The death of Singapore’s former prime minister, Lee Kuan Yew, on 23 March 2015 marked the end of an era in Southeast Asia and elicited worldwide reflection on his enormous legacy. Lee’s achievement—building up Singapore from a backwater British colony to an economic powerhouse—ranks among the most impressive in modern statecraft. Just as important, perhaps, was the relationship he helped forge between Malaysia and Singapore. This relationship, cultivated by generations of leaders from both nations, has overcome major historical disagreements and ethnic and religious distrust to foster cooperation and economic growth. As a result, this pragmatic relationship serves as a model of collaboration between nations who share common interests but do not always share common values. It remains a pillar of stability in the region and is of great strategic importance to the world, especially to the United States.
The United States’ interests in Malaysia and Singapore consist of three major factors. First, the waterways around Malaysia and Singapore are among the most important shipping lanes in the world and the United States has about $91 billion in total two-way trade with both countries.1 Second, Malaysia and Singapore both have significant Muslim populations, and recruiting by Islamic terrorist groups has been a growing concern. However, Malaysia is a world leader in promoting a moderate version of Islam and provides the United States opportunities to collaborate with Muslim communities against religious extremism. Finally, Singapore plays a key role in balancing the interests between the United States and China in the Pacific region.

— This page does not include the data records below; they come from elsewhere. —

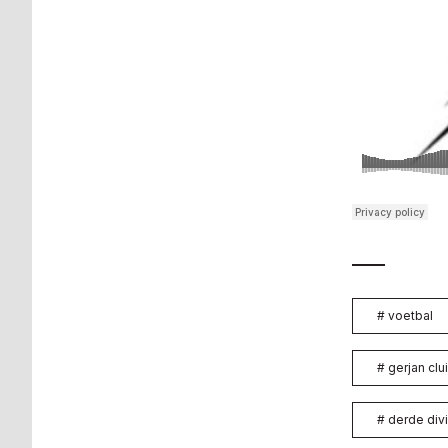
#
voetbal
#
gerjan clu
#
derde divi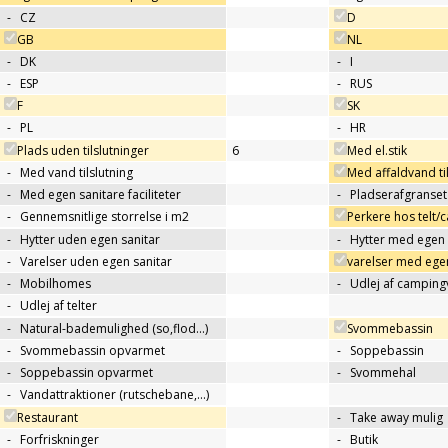
-
CZ
D
GB
NL
-
DK
-
I
-
ESP
-
RUS
F
SK
-
PL
-
HR
Plads uden tilslutninger
6
Med el.stik
-
Med vand tilslutning
Med affaldvand til
-
Med egen sanitare faciliteter
-
Pladserafgranse
-
Gennemsnitlige storrelse i m2
Perkere hos telt
-
Hytter uden egen sanitar
-
Hytter med egen 
-
Varelser uden egen sanitar
varelser med egen
-
Mobilhomes
-
Udlej af campin
-
Udlej af telter
-
Natural-bademulighed (so,flod...)
Svommebassin
-
Svommebassin opvarmet
-
Soppebassin
-
Soppebassin opvarmet
-
Svommehal
-
Vandattraktioner (rutschebane,…)
Restaurant
-
Take away mulig
-
Forfriskninger
-
Butik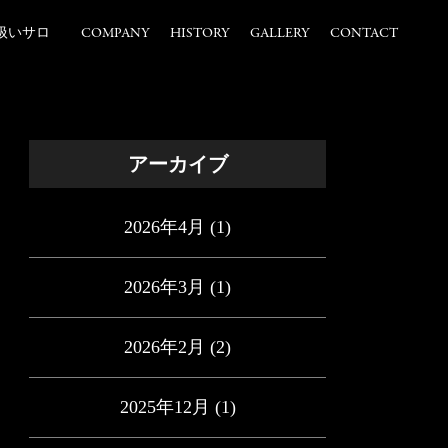
扱いサロ
COMPANY
HISTORY
GALLERY
CONTACT
アーカイブ
2026年4月
(1)
2026年3月
(1)
2026年2月
(2)
2025年12月
(1)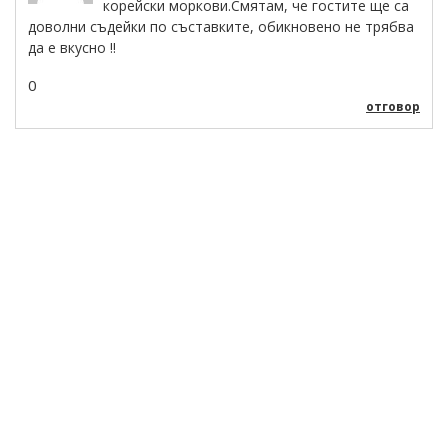
корейски моркови.Смятам, че гостите ще са
доволни съдейки по съставките, обикновено не трябва
да е вкусно !!
0
отговор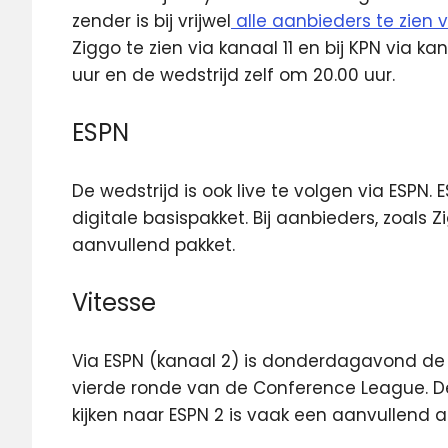
zender is bij vrijwel
alle aanbieders te zien v
Ziggo te zien via kanaal 11 en bij KPN via 
uur en de wedstrijd zelf om 20.00 uur.
ESPN
De wedstrijd is ook live te volgen via ESPN. E
digitale basispakket. Bij aanbieders, zoals
aanvullend pakket.
Vitesse
Via ESPN (kanaal 2) is donderdagavond de w
vierde ronde van de Conference League. De
kijken naar ESPN 2 is vaak een aanvullend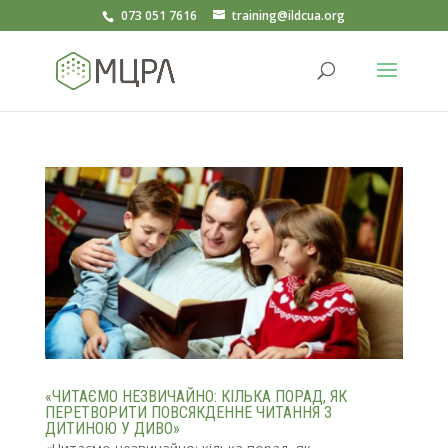
073 051 7616
training@ildcua.org
«ЧИТАЄМО НЕЗВИЧАЙНО: КІЛЬКА ПОРАД, ЯК
ПЕРЕТВОРИТИ ПОВСЯКДЕННЕ ЧИТАННЯ З
ДИТИНОЮ У ДИВО»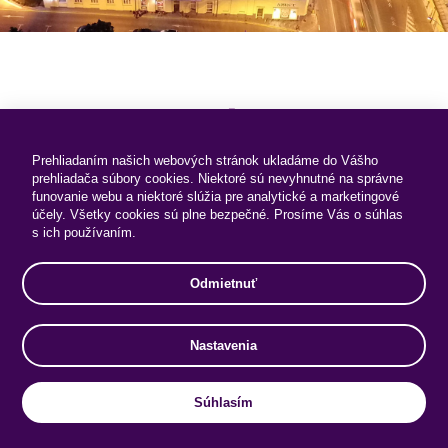
Ubytovací poriadok
Prehliadaním našich webových stránok ukladáme do Vášho
prehliadača súbory cookies. Niektoré sú nevyhnutné na správne
funovanie webu a niektoré slúžia pre analytické a marketingové
Každý hosť, ktorý má záujem byť ubytovaný v hoteli,
účely. Všetky cookies sú plne bezpečné. Prosíme Vás o súhlas
musí byť po príchode do hotela riadne prihlásený na
recepcii, kde predloží platný doklad totožnosti
s ich používaním.
s fotografiou s poskytnutím komplet údajov (meno,
priezvisko, dátum narodenia, číslo dokladu a adresa
trvalého bydliska). V prípade potreby môže hotel žiadať
Odmietnuť
o doplnenie emailovej adresy, prípadne telefónneho
čísla. Hotel nie je povinný ubytovať hosťa, ktorý
nepreukáže svoju totožnosť.
Nastavenia
Súhlasím
Hostia sú povinní dodržiavať Ubytovací poriadok hotela.
V prípade porušenia ubytovacieho poriadku, má hotel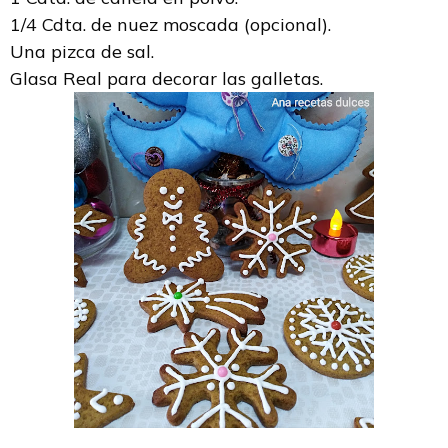
1/4 Cdta. de nuez moscada (opcional).
Una pizca de sal.
Glasa Real para decorar las galletas.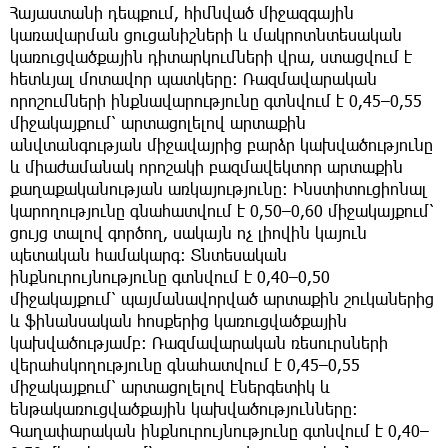
Հայաստանի դեպքում, հիմնված միջազգային
կառավարման ցուցանիշների և մակրոտնտեսական
կառուցվածքային դիտարկումների վրա, ստացվում է
հետևյալ մոտավոր պատկերը։ Ռազմավարական
որոշումների ինքնավարությունը գտնվում է 0,45–0,55
միջակայքում՝ արտացոլելով արտաքին
անվտանգության միջավայրից բարձր կախվածությունը
և միաժամանակ որոշակի բազմավեկտոր արտաքին
քաղաքականության առկայությունը։ Ինստիտուցիոնալ
կարողությունը գնահատվում է 0,50–0,60 միջակայքում՝
ցույց տալով գործող, սակայն ոչ լիովին կայուն
պետական համակարգ։ Տնտեսական
ինքնուրույնությունը գտնվում է 0,40–0,50
միջակայքում՝ պայմանավորված արտաքին շուկաներից
և ֆինանսական հոսքերից կառուցվածքային
կախվածությամբ։ Ռազմավարական ռեսուրսների
վերահսկողությունը գնահատվում է 0,45–0,55
միջակայքում՝ արտացոլելով էներգետիկ և
ենթակառուցվածքային կախվածությունները։
Գաղափարական ինքնուրույնությունը գտնվում է 0,40–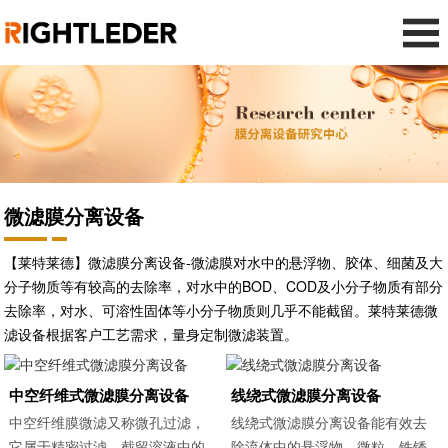
微滤膜分离设备
【莱特莱德】微滤膜分离设备-微滤膜对水中的悬浮物、胶体、细菌及大
分子物质等有较高的去除率，对水中的BOD、COD及小分子物质有部分
去除率，对水、可溶性固体等小分子物质则几乎不能截留。莱特莱德微
滤设备根据客户工艺需求，量身定制微滤装置。
中空纤维式微滤膜分离设备
线绕式微滤膜分离设备
中空纤维膜微滤又称微孔过滤，
线绕式微滤膜分离设备能有效去
它属于精密过滤，截留溶液中的
除流体中的悬浮物、微粒、铁锈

The administration’s rebalance to the Indo–Asia–Pacific region underscores the importance of U.S. relationships with Malaysia and Singapore; however, the distrust between the two nations and the difference in their capabilities require the United States to forge separate, bilateral relationships. The U.S. Army continues to strengthen its relationships with Malaysia and Singapore through exercises and joint operations. As noted in the Army Operating Concept (AOC), the Army’s presence in the region helps develop partner capability, assure allies of the U.S. commitment to their security and deter adversaries.2 The Army will continue to enhance U.S. relationships with Malaysia and Singapore and contribute to regional security and stability in pursuit of mutual interests.